Faced with a labor shortage and intrigued by the potential for improving efficiency, one Japanese city made the choice to make use of ChatGPT artificial intelligence bot amongst its employees to see if it was price all of the hype.
The city of Yokosuka, Kanagawa Prefecture, began a month-long trial on Thursday, allowing each of its 4,000 city employees to make use of ChatGPT OpenAI for administrative tasks, becoming the primary city within the country to adopt the brand new technology. Japan Times reports.
“With the population decreasing, the variety of employees is restricted.

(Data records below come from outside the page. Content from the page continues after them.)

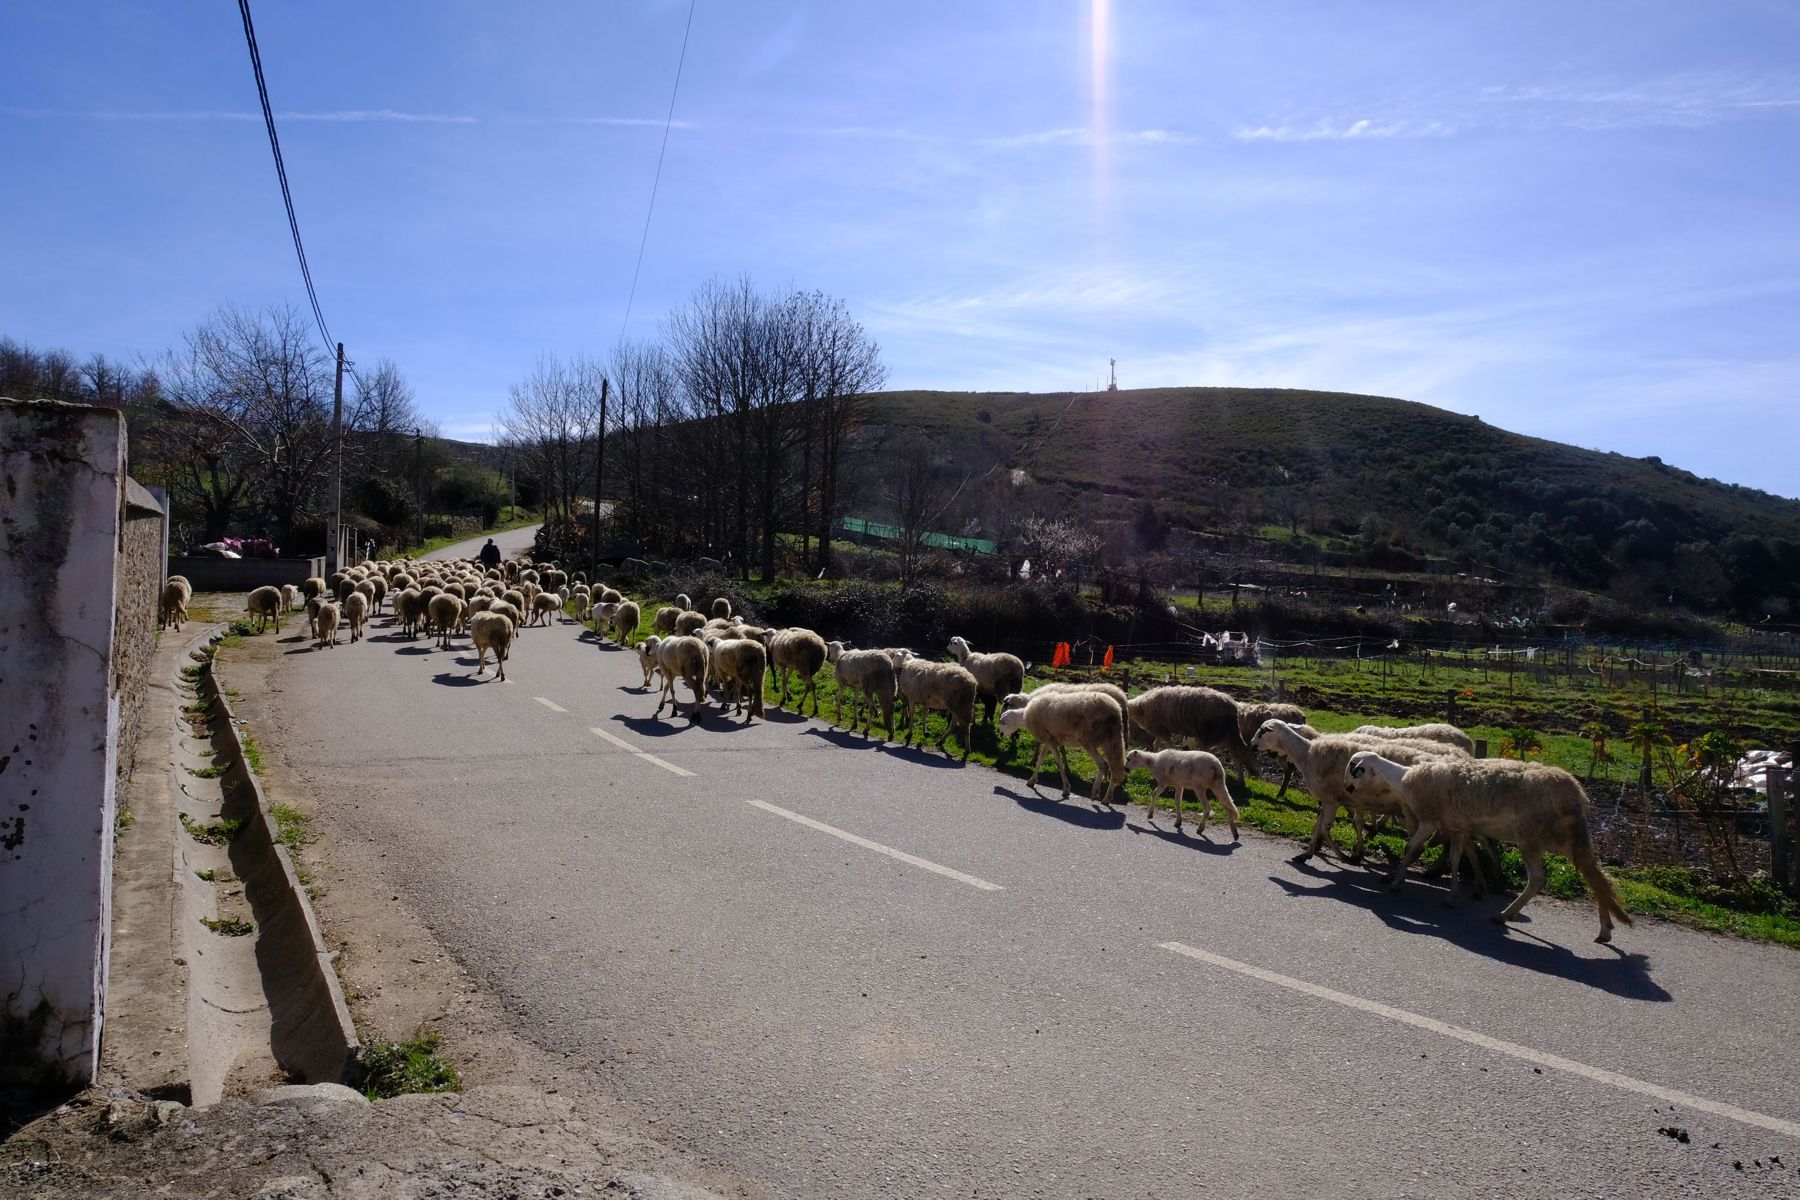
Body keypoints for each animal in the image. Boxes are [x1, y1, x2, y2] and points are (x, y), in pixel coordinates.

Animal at [1353, 755, 1634, 942]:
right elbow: (1455, 858)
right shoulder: (1457, 827)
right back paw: (1605, 929)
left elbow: (1411, 848)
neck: (1404, 779)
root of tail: (1576, 794)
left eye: (1357, 770)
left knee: (1539, 879)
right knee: (1595, 877)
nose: (1348, 788)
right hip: (1566, 840)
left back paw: (1504, 915)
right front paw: (1452, 896)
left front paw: (1395, 883)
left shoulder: (1430, 821)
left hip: (1532, 837)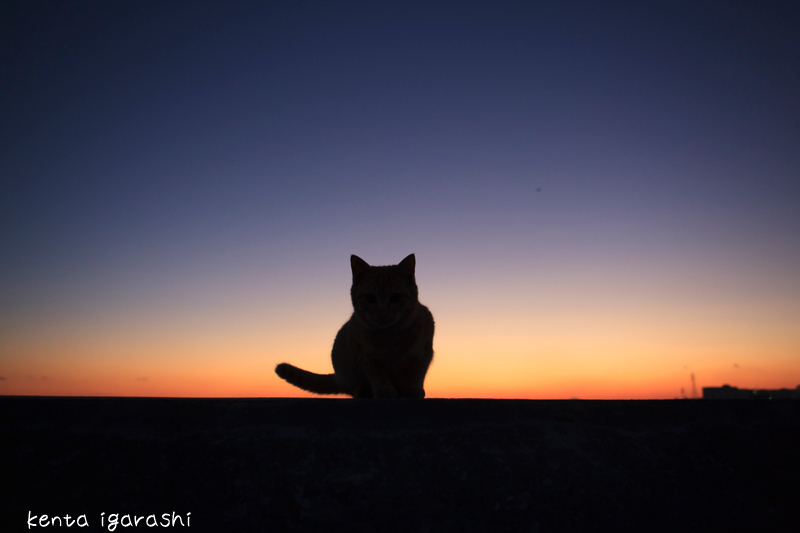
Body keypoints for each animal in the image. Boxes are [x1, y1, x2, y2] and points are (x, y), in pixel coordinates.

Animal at [276, 255, 438, 400]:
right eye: (370, 298)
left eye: (396, 298)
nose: (382, 314)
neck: (389, 338)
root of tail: (338, 378)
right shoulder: (366, 356)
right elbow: (378, 377)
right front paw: (385, 391)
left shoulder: (422, 353)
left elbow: (415, 375)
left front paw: (412, 390)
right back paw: (362, 391)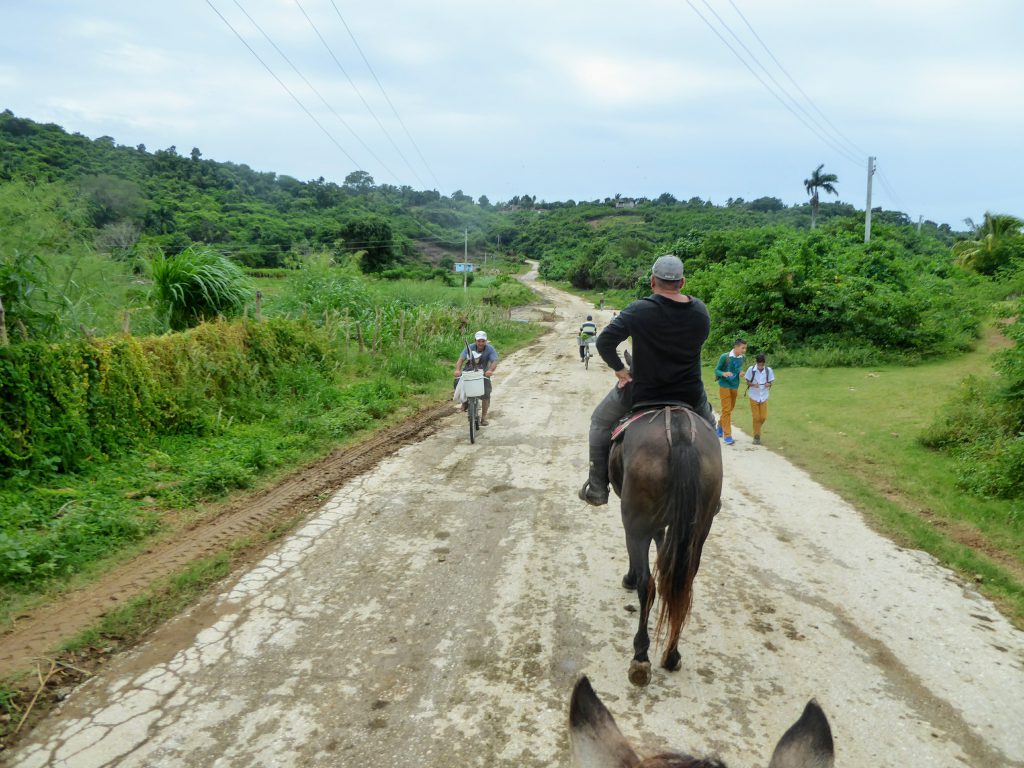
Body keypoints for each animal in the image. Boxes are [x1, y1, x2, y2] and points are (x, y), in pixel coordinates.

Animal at [610, 405, 724, 688]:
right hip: (699, 526)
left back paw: (641, 657)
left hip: (636, 522)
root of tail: (680, 432)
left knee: (648, 585)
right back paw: (671, 654)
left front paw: (629, 578)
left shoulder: (641, 525)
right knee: (682, 584)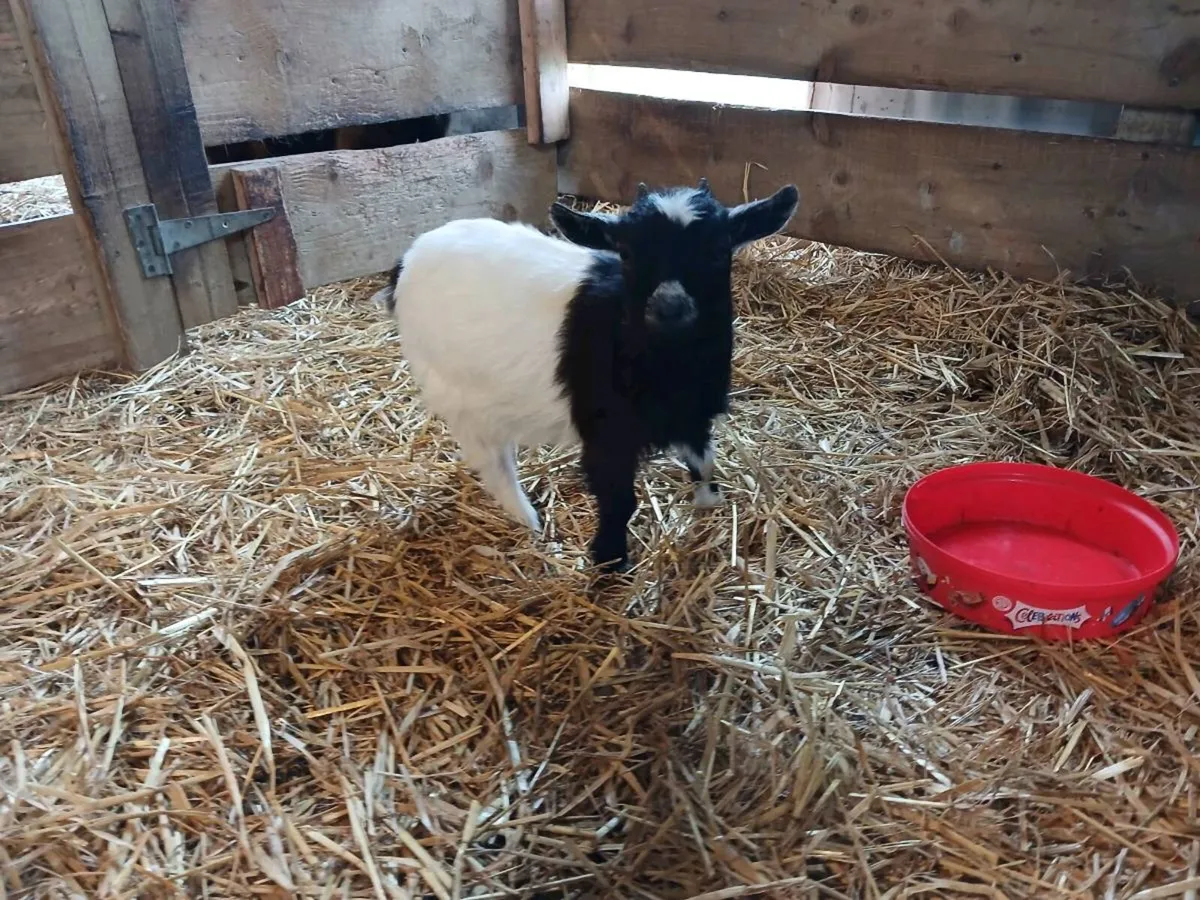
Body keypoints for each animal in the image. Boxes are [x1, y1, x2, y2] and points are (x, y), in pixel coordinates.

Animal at [374, 180, 800, 570]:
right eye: (626, 253)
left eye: (717, 249)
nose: (669, 307)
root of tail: (406, 261)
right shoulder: (605, 433)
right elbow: (618, 498)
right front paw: (608, 560)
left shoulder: (694, 415)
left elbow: (705, 463)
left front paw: (709, 504)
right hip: (453, 387)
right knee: (493, 461)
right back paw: (528, 520)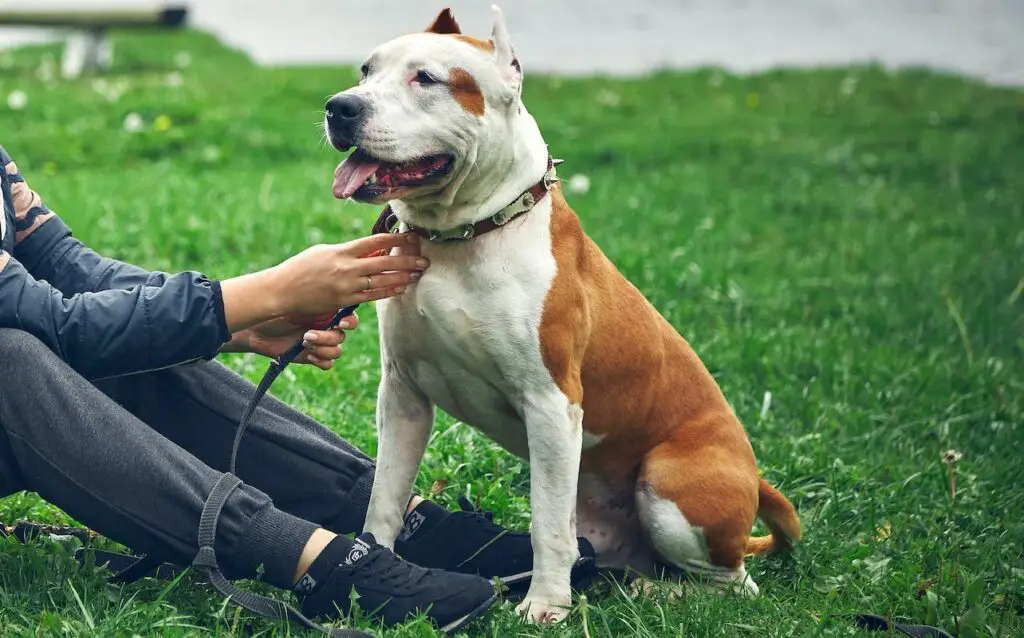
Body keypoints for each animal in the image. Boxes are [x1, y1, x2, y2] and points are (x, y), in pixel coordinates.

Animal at [323, 4, 802, 622]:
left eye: (425, 78)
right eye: (365, 70)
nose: (340, 106)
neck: (463, 236)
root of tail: (755, 481)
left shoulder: (551, 404)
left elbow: (547, 521)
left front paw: (545, 605)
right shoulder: (402, 393)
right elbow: (386, 495)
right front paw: (373, 561)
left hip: (669, 482)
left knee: (735, 584)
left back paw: (662, 592)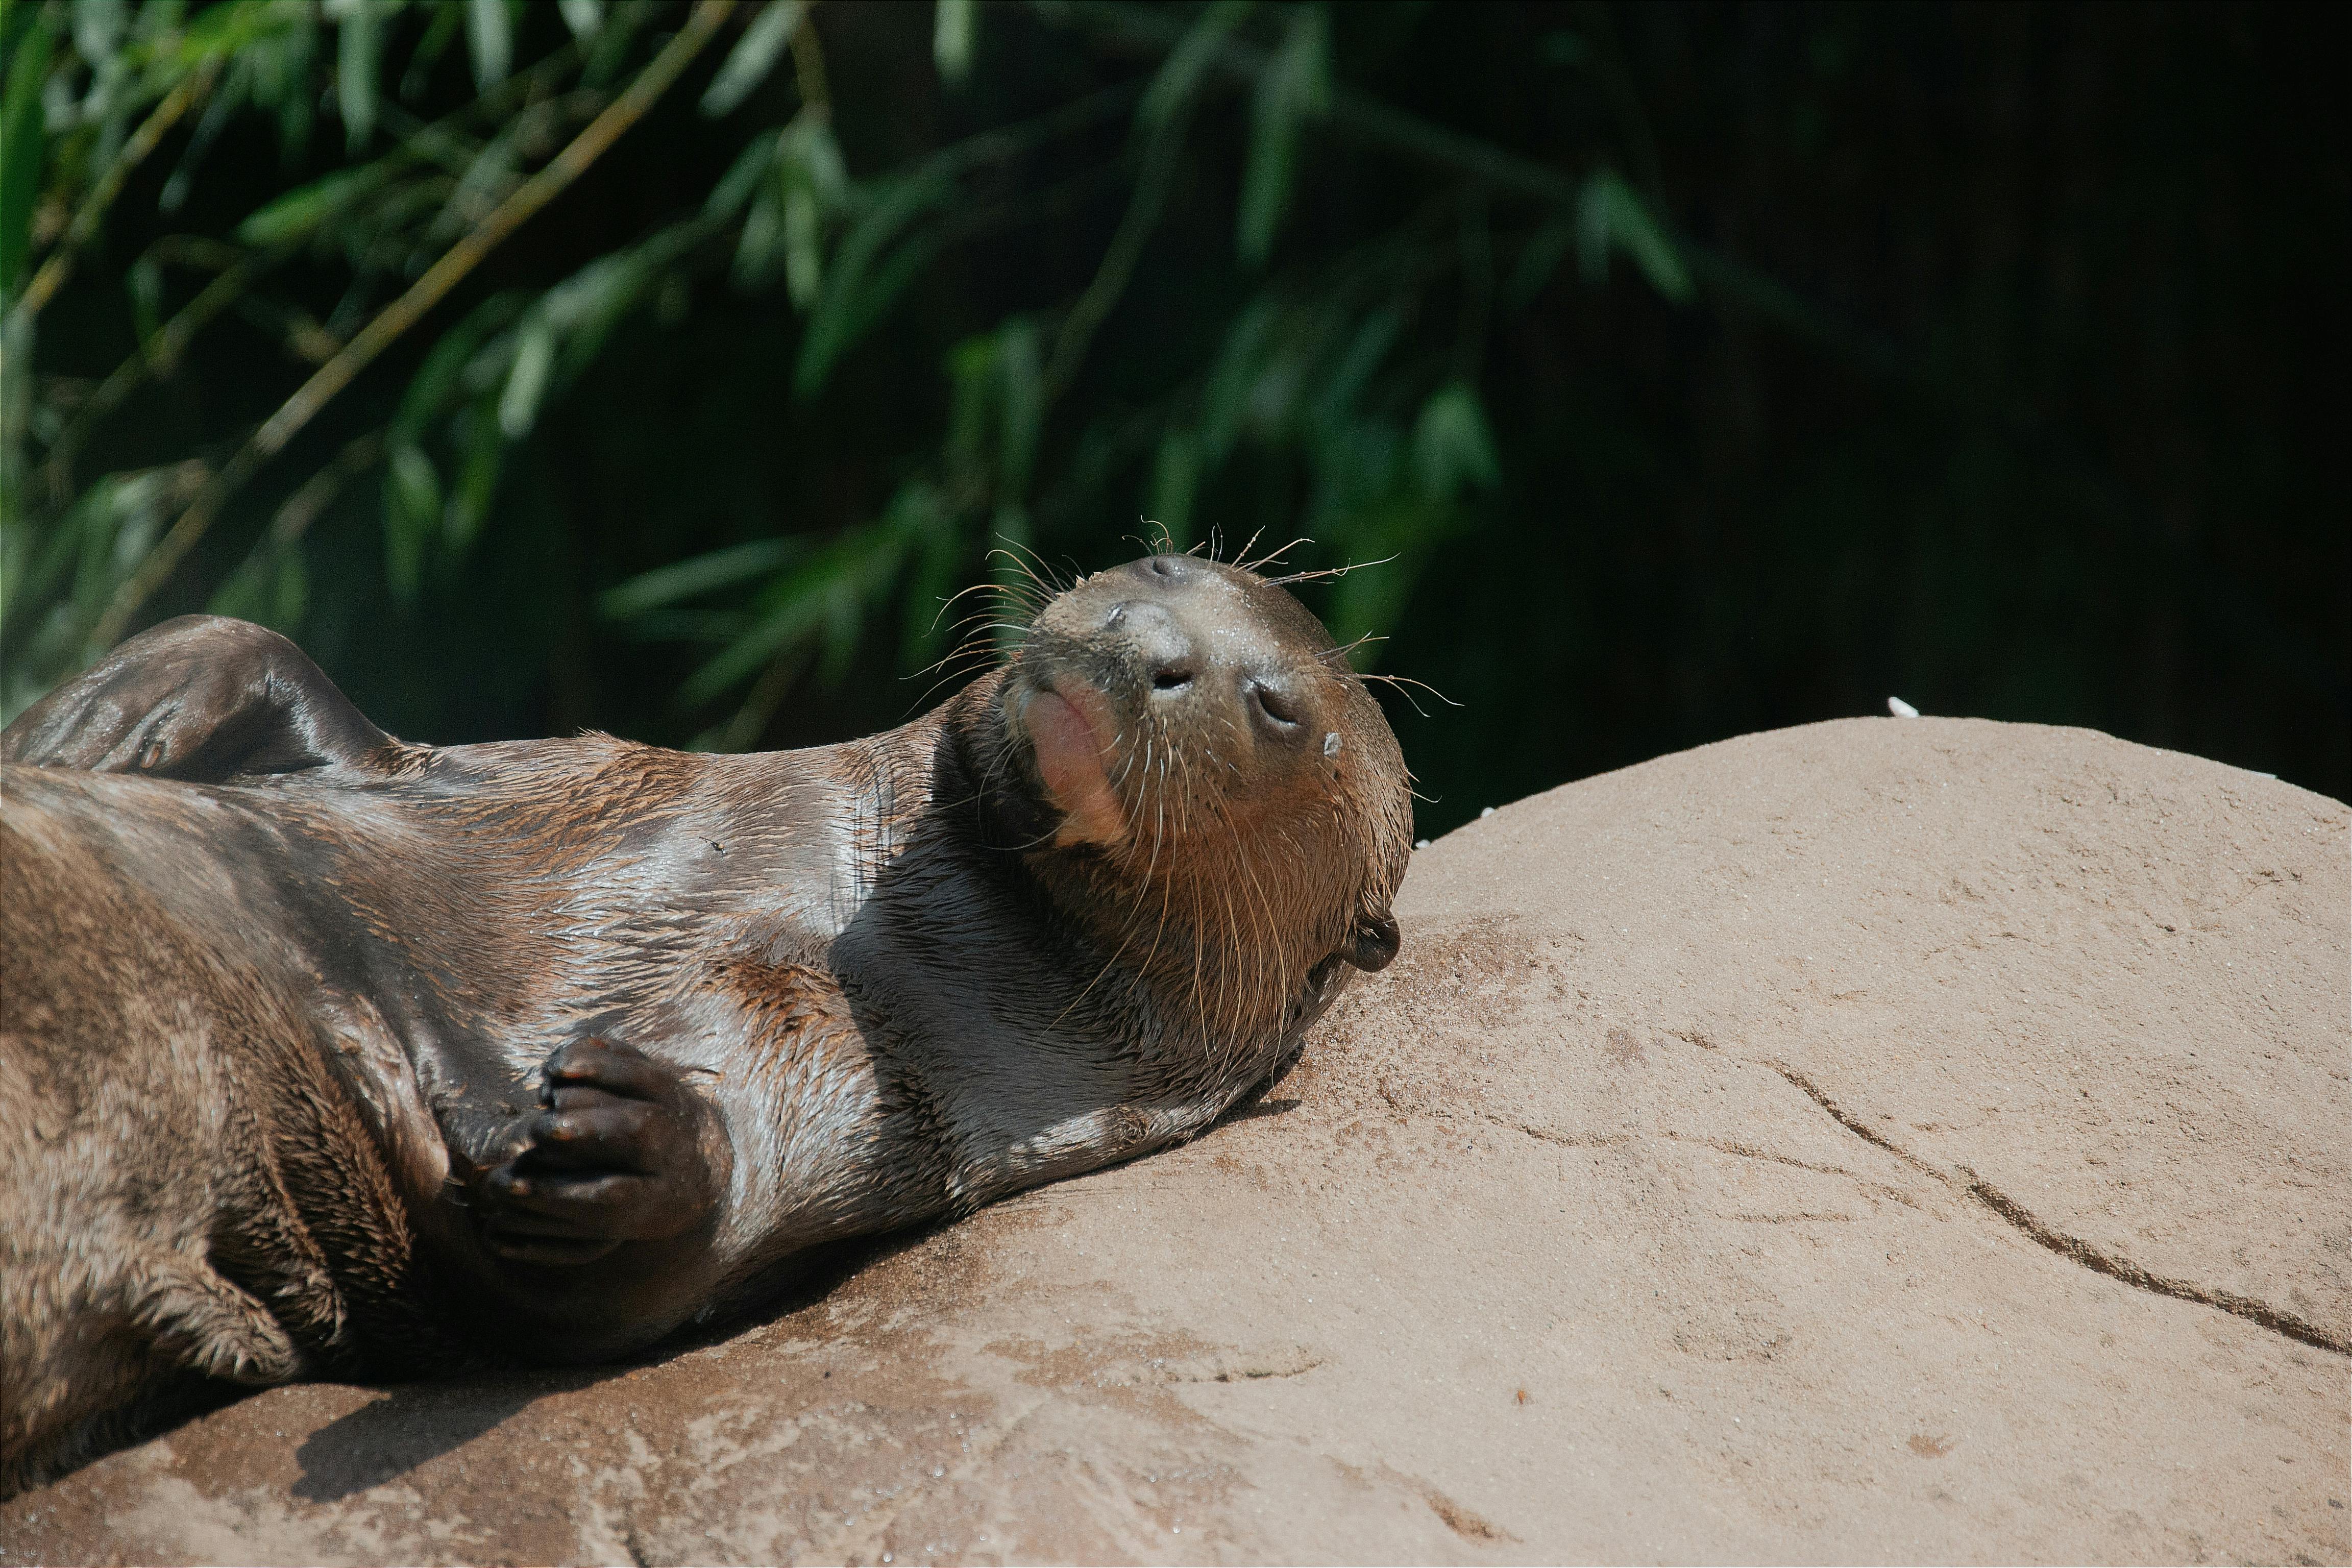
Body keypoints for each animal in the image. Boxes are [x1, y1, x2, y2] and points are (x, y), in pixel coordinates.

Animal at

However, there are numerous administrative challenges,” said Takayuki Samukawa, a public relations representative for Yokosuki’s digital management department.
“That’s why our goal is to make use of useful information and communication technologies [Information Communication Technology] tools like ChatGPT to liberate human resources for things that may only be done in a human-to-human format.”
Samukawa said the town plans to make use of ChatGPT through the trial period for tasks corresponding to summarizing and redacting documents and developing copies for marketing and communication purposes, in accordance with the report.
While Yokosuka is the primary city in Japan to offer ChatGPT a shot, the federal government has signaled it’s open to adopting the tool nationwide following a visit by OpenAI CEO Sam Altman earlier this month.
Altman met with Japanese Prime Minister Fumio Kishida and other officials on April 10 to debate the advantages and risks of the brand new chatbot.
Afterwards, the CEO said he was considering opening an OpenAI office within the country, and Chief Cabinet Secretary Hirokazu Matsuno said that when technology security concerns were resolved, the federal government would work to “use AI to scale back the burden on national government officials.”